Sustainability has become an over-utilised word. I think we have too many people in the travel industry who see it as a marketing ploy. Not only for the brands I run, but as a member of the Tollman family, I live by the mandate to be a responsible traveller. We set up the Treadright Foundation with the singular mission of responsibility to look after the places we love to go so that our future generations and do the same. That has been our vision and we encourage everyone in our industry to adopt the same vision - not just words, but in action.

Sustainability, of course, is so much more than a trendy mandate. But when it comes to other travel trends, what is one that you wish would go away?

The way I like to look at travel is that it’s something that is such a powerful impact in all of our lives. The greatest opportunity to engage with people who want that voyage of discovery. “Wanderlust” still inspires me and the one thing I worry about is “wonderlost.” A lot of wonderlost has been driven by the excessive availability of information so that people don’t know what’s genuine anymore and it’s taken away a bit of travel’s beauty. 

What is Trafalgar doing to make sure that travel maintains its beauty and shine?

Well if you asked me what I am most proud of for Tragalfar, it’s that we no longer run ‘group tours.’ In fact, I remember my epiphany moment: in 2009, I joined a trip to Britain and Ireland. We were leaving London and I found that one gentleman was so knowledgeable about history - really detailed history of the country, just fascinating - but no one on the tour was listening to him. I realised we had to change. We were already bringing together like-minded travellers with common interests, but we could do more to celebrate it. It ceased to be about the size of the group and becomes about how the power of each individual’s experience can be leveraged. 

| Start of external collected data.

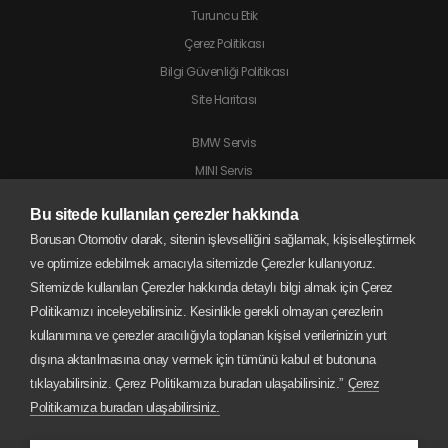
Turuncu Etik
Çerez Politikası
Bilgi Güvenliği Politikası
Site Haritası
BMW Servis
MINI Servis
Jaguar Servis
Bu sitede kullanılan çerezler hakkında
Land Rover Servis
Borusan Otomotiv olarak, sitenin işlevselliğini sağlamak, kişiselleştirmek
BMW Motorrad Servis
ve optimize edebilmek amacıyla sitemizde Çerezler kullanıyoruz.
Sitemizde kullanılan Çerezler hakkında detaylı bilgi almak için Çerez
Politikamızı inceleyebilirsiniz. Kesinlikle gerekli olmayan çerezlerin
kullanımına ve çerezler aracılığıyla toplanan kişisel verilerinizin yurt
dışına aktarılmasına onay vermek için tümünü kabul et butonuna
tıklayabilirsiniz. Çerez Politikamıza buradan ulaşabilirsiniz.”
Çerez
Politikamıza buradan ulaşabilirsiniz.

We train our guides to look at every guest as an individual to make sure they understand why that guest is here, why they wanted to see this destination, what they want to get out of it. Some of the most powerful, touching moments are from individual, personalised things we do for our guests. 

Now let’s talk about you and your own travel habits. What’s one destination you never get sick of visiting? 

It’s different for different types of travel. For the food, the people, the culture, it’s Italy. For a destination that fundamentally moves my travel soul, it’s the bush of Africa, where you can see nature the way it’s intended. But for me to unwind, I need to be hugely active. So the one place that relaxes me more than anywhere else in the world is the Swiss Alps. I’m a very adventurous snowboarder - I’ll disappear, hike for days, and it’s at altitude that I’ll have my most creative ideas!

Trafalgar Switzerland

Trafalgar takes on Switzerland

One last question: you’ve travelled everywhere… but is there anywhere you haven’t been? 

I have never been to Vietnam. I’ve tried to get there but things come up. And I’m currently making plans to be there… so hold that space!